**Task description:** What you output must match the entries exactly, apart from the pictures, which are left out.

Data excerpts

[Start of section]

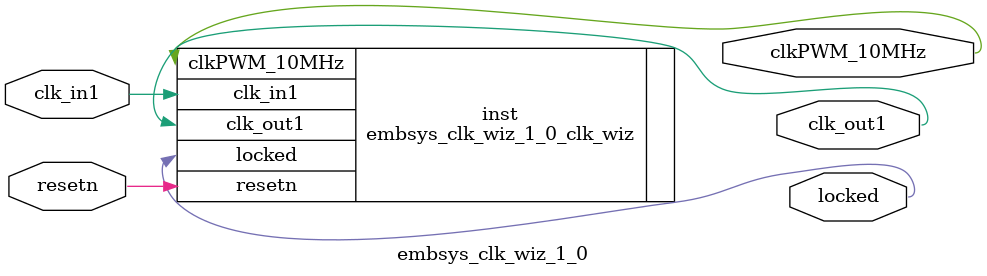
<source format=v>


`timescale 1ps/1ps

(* CORE_GENERATION_INFO = "embsys_clk_wiz_1_0,clk_wiz_v6_0_14_0_0,{component_name=embsys_clk_wiz_1_0,use_phase_alignment=true,use_min_o_jitter=false,use_max_i_jitter=false,use_dyn_phase_shift=false,use_inclk_switchover=false,use_dyn_reconfig=false,enable_axi=0,feedback_source=FDBK_AUTO,PRIMITIVE=MMCM,num_out_clk=2,clkin1_period=10.000,clkin2_period=10.000,use_power_down=false,use_reset=true,use_locked=true,use_inclk_stopped=false,feedback_type=SINGLE,CLOCK_MGR_TYPE=NA,manual_override=false}" *)

module embsys_clk_wiz_1_0 
 (
  // Clock out ports
  output        clk_out1,
  output        clkPWM_10MHz,
  // Status and control signals
  input         resetn,
  output        locked,
 // Clock in ports
  input         clk_in1
 );

  embsys_clk_wiz_1_0_clk_wiz inst
  (
  // Clock out ports  
  .clk_out1(clk_out1),
  .clkPWM_10MHz(clkPWM_10MHz),
  // Status and control signals               
  .resetn(resetn), 
  .locked(locked),
 // Clock in ports
  .clk_in1(clk_in1)
  );

endmodule

</source>
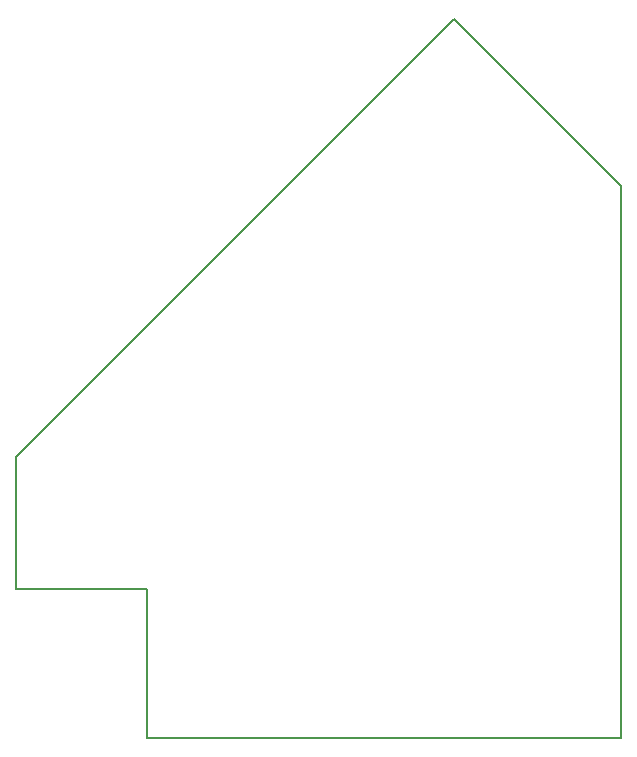
<source format=gbr>
G04 #@! TF.GenerationSoftware,KiCad,Pcbnew,5.0.0-fee4fd1~65~ubuntu17.10.1*
G04 #@! TF.CreationDate,2018-07-28T17:47:53-07:00*
G04 #@! TF.ProjectId,_autosave-ATX2PCjr,5F6175746F736176652D415458325043,rev?*
G04 #@! TF.SameCoordinates,Original*
G04 #@! TF.FileFunction,Profile,NP*
%FSLAX46Y46*%
G04 Gerber Fmt 4.6, Leading zero omitted, Abs format (unit mm)*
G04 Created by KiCad (PCBNEW 5.0.0-fee4fd1~65~ubuntu17.10.1) date Sat Jul 28 17:47:53 2018*
%MOMM*%
%LPD*%
G01*
G04 APERTURE LIST*
%ADD10C,0.200000*%
G04 APERTURE END LIST*
D10*
X106426000Y-96266000D02*
X146558000Y-96266000D01*
X106426000Y-83693000D02*
X106426000Y-96266000D01*
X95377000Y-83693000D02*
X106426000Y-83693000D01*
X95377000Y-72517000D02*
X95377000Y-83693000D01*
X132461000Y-35433000D02*
X95377000Y-72517000D01*
X146558000Y-49530000D02*
X132461000Y-35433000D01*
X146558000Y-96266000D02*
X146558000Y-49530000D01*
M02*

</source>
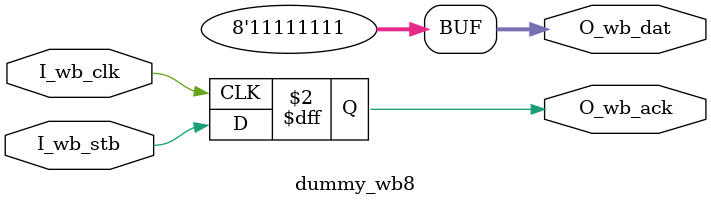
<source format=v>
`default_nettype none

module dummy_wb8
	(
		input I_wb_clk,
		input I_wb_stb,
		output[7:0] O_wb_dat,
		output reg O_wb_ack
	);

	// Dummy device to write data to, always reads 0xFF

	assign O_wb_dat = 8'hFF;

	always @(posedge I_wb_clk) begin
		O_wb_ack <= I_wb_stb;
	end

endmodule
</source>
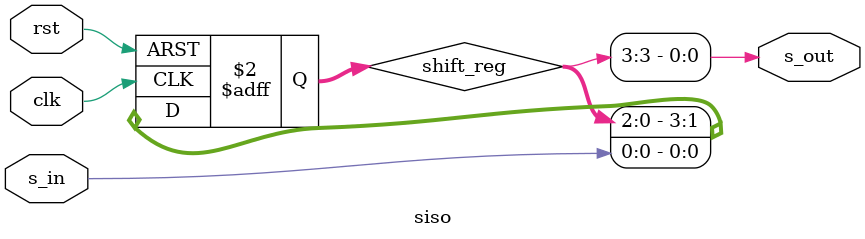
<source format=sv>
module siso (
    input wire clk,
    input wire rst,
    input wire s_in,
    output wire s_out
);

    reg [3:0] shift_reg;

    always @(posedge clk or posedge rst) begin
        if (rst) begin
            shift_reg <= 4'b0000;
        end else begin
            shift_reg <= {shift_reg[2:0], s_in}; 
        end
    end

    assign s_out = shift_reg[3];

endmodule

</source>
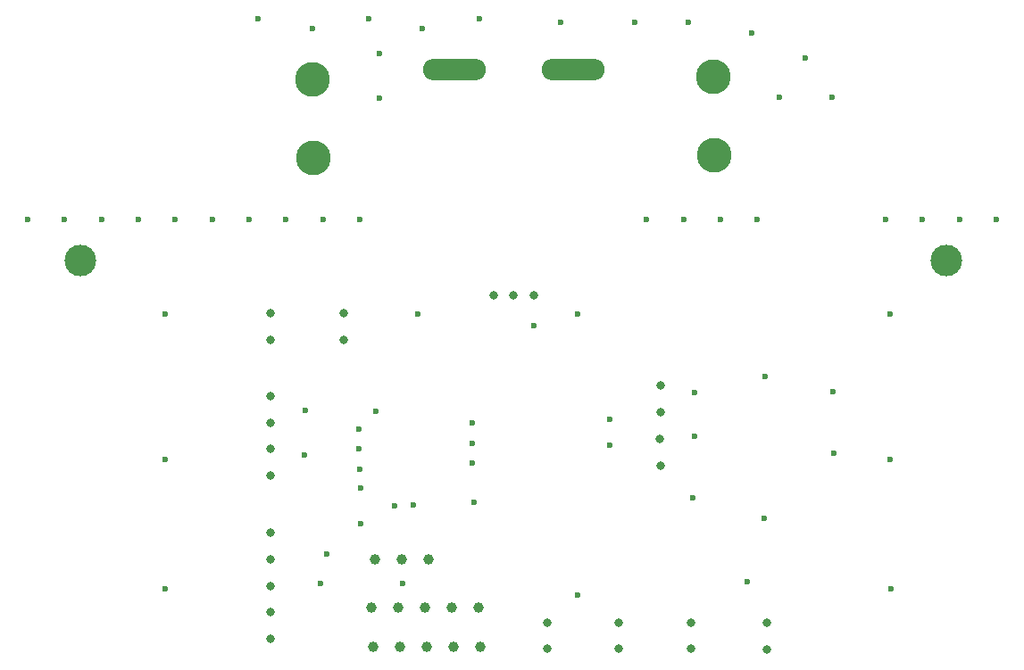
<source format=gbr>
%TF.GenerationSoftware,Altium Limited,Altium Designer,20.0.11 (256)*%
G04 Layer_Color=0*
%FSLAX44Y44*%
%MOMM*%
%TF.FileFunction,Plated,1,2,PTH,Drill*%
%TF.Part,Single*%
G01*
G75*
%TA.AperFunction,ComponentDrill*%
%ADD10C,0.8000*%
%ADD11C,1.0000*%
%ADD12C,3.3000*%
%ADD13O,5.9700X2.0430*%
%TA.AperFunction,ViaDrill,NotFilled*%
%ADD14C,0.6000*%
%ADD15C,3.0000*%
D10*
X1021667Y557250D02*
D03*
Y582250D02*
D03*
X1158418D02*
D03*
Y557250D02*
D03*
X1089750D02*
D03*
Y582250D02*
D03*
X759000Y566500D02*
D03*
Y591750D02*
D03*
Y617000D02*
D03*
Y642250D02*
D03*
Y667500D02*
D03*
X1128750Y756750D02*
D03*
X1129000Y731250D02*
D03*
Y781750D02*
D03*
Y807250D02*
D03*
X759500Y797333D02*
D03*
Y771833D02*
D03*
Y721332D02*
D03*
X759250Y746833D02*
D03*
X1230250Y581750D02*
D03*
Y556250D02*
D03*
X828750Y850415D02*
D03*
Y875915D02*
D03*
X759500D02*
D03*
Y850415D02*
D03*
X990020Y893004D02*
D03*
X1009020D02*
D03*
X971020D02*
D03*
D11*
X931050Y596000D02*
D03*
X905650D02*
D03*
X880250D02*
D03*
X854850D02*
D03*
X956450D02*
D03*
X882350Y559250D02*
D03*
X907750D02*
D03*
X933150D02*
D03*
X958550D02*
D03*
X856950D02*
D03*
X883650Y642000D02*
D03*
X909050D02*
D03*
X858250D02*
D03*
D12*
X799750Y1022750D02*
D03*
X799000Y1097500D02*
D03*
X1179750Y1100250D02*
D03*
X1180500Y1025500D02*
D03*
D13*
X1046020Y1107204D02*
D03*
X934020Y1106504D02*
D03*
D14*
X951000Y771750D02*
D03*
Y752500D02*
D03*
Y733750D02*
D03*
X1050500Y608000D02*
D03*
X1228500Y815710D02*
D03*
X1447750Y964750D02*
D03*
X1412750D02*
D03*
X1377750D02*
D03*
X1342750D02*
D03*
X1221250D02*
D03*
X1186250D02*
D03*
X1151250D02*
D03*
X1116250D02*
D03*
X844000D02*
D03*
X809000D02*
D03*
X774000D02*
D03*
X739000D02*
D03*
X704000D02*
D03*
X669000D02*
D03*
X634000D02*
D03*
X599000D02*
D03*
X564000D02*
D03*
X529000D02*
D03*
X1242250Y1080500D02*
D03*
X1266250Y1118250D02*
D03*
X1292250Y1080500D02*
D03*
X1216000Y1141750D02*
D03*
X1155250Y1151750D02*
D03*
X1105000Y1151500D02*
D03*
X1035000D02*
D03*
X863000Y1080000D02*
D03*
Y1122250D02*
D03*
X903000Y1146000D02*
D03*
X799500D02*
D03*
X747500Y1155000D02*
D03*
X957500D02*
D03*
X852500D02*
D03*
X1346649Y875000D02*
D03*
X659500Y613750D02*
D03*
Y737000D02*
D03*
Y875000D02*
D03*
X1050250D02*
D03*
X1348149Y613750D02*
D03*
X1346649Y737000D02*
D03*
X1160250Y700250D02*
D03*
X1161250Y758750D02*
D03*
X1161500Y800750D02*
D03*
X845250Y675750D02*
D03*
X899000Y875000D02*
D03*
X1009000Y864000D02*
D03*
X1211750Y621000D02*
D03*
X859500Y782750D02*
D03*
X792250Y783500D02*
D03*
X792000Y741000D02*
D03*
X812500Y646750D02*
D03*
X843250Y765500D02*
D03*
X843298Y746798D02*
D03*
X952500Y696186D02*
D03*
X1293000Y801500D02*
D03*
X1293445Y742517D02*
D03*
X1228000Y681250D02*
D03*
X806750Y619250D02*
D03*
X884750Y619500D02*
D03*
X845000Y709750D02*
D03*
X843867Y728000D02*
D03*
X877500Y693250D02*
D03*
X895250Y693500D02*
D03*
X1081250Y750500D02*
D03*
Y775000D02*
D03*
D15*
X1400750Y925500D02*
D03*
X579250D02*
D03*
%TF.MD5,b017599f35097e1cf02faa88ed6503ab*%
M02*

</source>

[End of section]

**Written answer:**
<source format=v>


`timescale 1ps/1ps

(* CORE_GENERATION_INFO = "embsys_clk_wiz_1_0,clk_wiz_v6_0_14_0_0,{component_name=embsys_clk_wiz_1_0,use_phase_alignment=true,use_min_o_jitter=false,use_max_i_jitter=false,use_dyn_phase_shift=false,use_inclk_switchover=false,use_dyn_reconfig=false,enable_axi=0,feedback_source=FDBK_AUTO,PRIMITIVE=MMCM,num_out_clk=2,clkin1_period=10.000,clkin2_period=10.000,use_power_down=false,use_reset=true,use_locked=true,use_inclk_stopped=false,feedback_type=SINGLE,CLOCK_MGR_TYPE=NA,manual_override=false}" *)

module embsys_clk_wiz_1_0 
 (
  // Clock out ports
  output        clk_out1,
  output        clkPWM_10MHz,
  // Status and control signals
  input         resetn,
  output        locked,
 // Clock in ports
  input         clk_in1
 );

  embsys_clk_wiz_1_0_clk_wiz inst
  (
  // Clock out ports  
  .clk_out1(clk_out1),
  .clkPWM_10MHz(clkPWM_10MHz),
  // Status and control signals               
  .resetn(resetn), 
  .locked(locked),
 // Clock in ports
  .clk_in1(clk_in1)
  );

endmodule

</source>
<source format=gbr>
G04 #@! TF.GenerationSoftware,KiCad,Pcbnew,5.0.0-fee4fd1~65~ubuntu17.10.1*
G04 #@! TF.CreationDate,2018-07-28T17:47:53-07:00*
G04 #@! TF.ProjectId,_autosave-ATX2PCjr,5F6175746F736176652D415458325043,rev?*
G04 #@! TF.SameCoordinates,Original*
G04 #@! TF.FileFunction,Profile,NP*
%FSLAX46Y46*%
G04 Gerber Fmt 4.6, Leading zero omitted, Abs format (unit mm)*
G04 Created by KiCad (PCBNEW 5.0.0-fee4fd1~65~ubuntu17.10.1) date Sat Jul 28 17:47:53 2018*
%MOMM*%
%LPD*%
G01*
G04 APERTURE LIST*
%ADD10C,0.200000*%
G04 APERTURE END LIST*
D10*
X106426000Y-96266000D02*
X146558000Y-96266000D01*
X106426000Y-83693000D02*
X106426000Y-96266000D01*
X95377000Y-83693000D02*
X106426000Y-83693000D01*
X95377000Y-72517000D02*
X95377000Y-83693000D01*
X132461000Y-35433000D02*
X95377000Y-72517000D01*
X146558000Y-49530000D02*
X132461000Y-35433000D01*
X146558000Y-96266000D02*
X146558000Y-49530000D01*
M02*

</source>
<source format=v>
`default_nettype none

module dummy_wb8
	(
		input I_wb_clk,
		input I_wb_stb,
		output[7:0] O_wb_dat,
		output reg O_wb_ack
	);

	// Dummy device to write data to, always reads 0xFF

	assign O_wb_dat = 8'hFF;

	always @(posedge I_wb_clk) begin
		O_wb_ack <= I_wb_stb;
	end

endmodule
</source>
<source format=sv>
module siso (
    input wire clk,
    input wire rst,
    input wire s_in,
    output wire s_out
);

    reg [3:0] shift_reg;

    always @(posedge clk or posedge rst) begin
        if (rst) begin
            shift_reg <= 4'b0000;
        end else begin
            shift_reg <= {shift_reg[2:0], s_in}; 
        end
    end

    assign s_out = shift_reg[3];

endmodule

</source>
<source format=gbr>
%TF.GenerationSoftware,Altium Limited,Altium Designer,20.0.11 (256)*%
G04 Layer_Color=0*
%FSLAX44Y44*%
%MOMM*%
%TF.FileFunction,Plated,1,2,PTH,Drill*%
%TF.Part,Single*%
G01*
G75*
%TA.AperFunction,ComponentDrill*%
%ADD10C,0.8000*%
%ADD11C,1.0000*%
%ADD12C,3.3000*%
%ADD13O,5.9700X2.0430*%
%TA.AperFunction,ViaDrill,NotFilled*%
%ADD14C,0.6000*%
%ADD15C,3.0000*%
D10*
X1021667Y557250D02*
D03*
Y582250D02*
D03*
X1158418D02*
D03*
Y557250D02*
D03*
X1089750D02*
D03*
Y582250D02*
D03*
X759000Y566500D02*
D03*
Y591750D02*
D03*
Y617000D02*
D03*
Y642250D02*
D03*
Y667500D02*
D03*
X1128750Y756750D02*
D03*
X1129000Y731250D02*
D03*
Y781750D02*
D03*
Y807250D02*
D03*
X759500Y797333D02*
D03*
Y771833D02*
D03*
Y721332D02*
D03*
X759250Y746833D02*
D03*
X1230250Y581750D02*
D03*
Y556250D02*
D03*
X828750Y850415D02*
D03*
Y875915D02*
D03*
X759500D02*
D03*
Y850415D02*
D03*
X990020Y893004D02*
D03*
X1009020D02*
D03*
X971020D02*
D03*
D11*
X931050Y596000D02*
D03*
X905650D02*
D03*
X880250D02*
D03*
X854850D02*
D03*
X956450D02*
D03*
X882350Y559250D02*
D03*
X907750D02*
D03*
X933150D02*
D03*
X958550D02*
D03*
X856950D02*
D03*
X883650Y642000D02*
D03*
X909050D02*
D03*
X858250D02*
D03*
D12*
X799750Y1022750D02*
D03*
X799000Y1097500D02*
D03*
X1179750Y1100250D02*
D03*
X1180500Y1025500D02*
D03*
D13*
X1046020Y1107204D02*
D03*
X934020Y1106504D02*
D03*
D14*
X951000Y771750D02*
D03*
Y752500D02*
D03*
Y733750D02*
D03*
X1050500Y608000D02*
D03*
X1228500Y815710D02*
D03*
X1447750Y964750D02*
D03*
X1412750D02*
D03*
X1377750D02*
D03*
X1342750D02*
D03*
X1221250D02*
D03*
X1186250D02*
D03*
X1151250D02*
D03*
X1116250D02*
D03*
X844000D02*
D03*
X809000D02*
D03*
X774000D02*
D03*
X739000D02*
D03*
X704000D02*
D03*
X669000D02*
D03*
X634000D02*
D03*
X599000D02*
D03*
X564000D02*
D03*
X529000D02*
D03*
X1242250Y1080500D02*
D03*
X1266250Y1118250D02*
D03*
X1292250Y1080500D02*
D03*
X1216000Y1141750D02*
D03*
X1155250Y1151750D02*
D03*
X1105000Y1151500D02*
D03*
X1035000D02*
D03*
X863000Y1080000D02*
D03*
Y1122250D02*
D03*
X903000Y1146000D02*
D03*
X799500D02*
D03*
X747500Y1155000D02*
D03*
X957500D02*
D03*
X852500D02*
D03*
X1346649Y875000D02*
D03*
X659500Y613750D02*
D03*
Y737000D02*
D03*
Y875000D02*
D03*
X1050250D02*
D03*
X1348149Y613750D02*
D03*
X1346649Y737000D02*
D03*
X1160250Y700250D02*
D03*
X1161250Y758750D02*
D03*
X1161500Y800750D02*
D03*
X845250Y675750D02*
D03*
X899000Y875000D02*
D03*
X1009000Y864000D02*
D03*
X1211750Y621000D02*
D03*
X859500Y782750D02*
D03*
X792250Y783500D02*
D03*
X792000Y741000D02*
D03*
X812500Y646750D02*
D03*
X843250Y765500D02*
D03*
X843298Y746798D02*
D03*
X952500Y696186D02*
D03*
X1293000Y801500D02*
D03*
X1293445Y742517D02*
D03*
X1228000Y681250D02*
D03*
X806750Y619250D02*
D03*
X884750Y619500D02*
D03*
X845000Y709750D02*
D03*
X843867Y728000D02*
D03*
X877500Y693250D02*
D03*
X895250Y693500D02*
D03*
X1081250Y750500D02*
D03*
Y775000D02*
D03*
D15*
X1400750Y925500D02*
D03*
X579250D02*
D03*
%TF.MD5,b017599f35097e1cf02faa88ed6503ab*%
M02*

</source>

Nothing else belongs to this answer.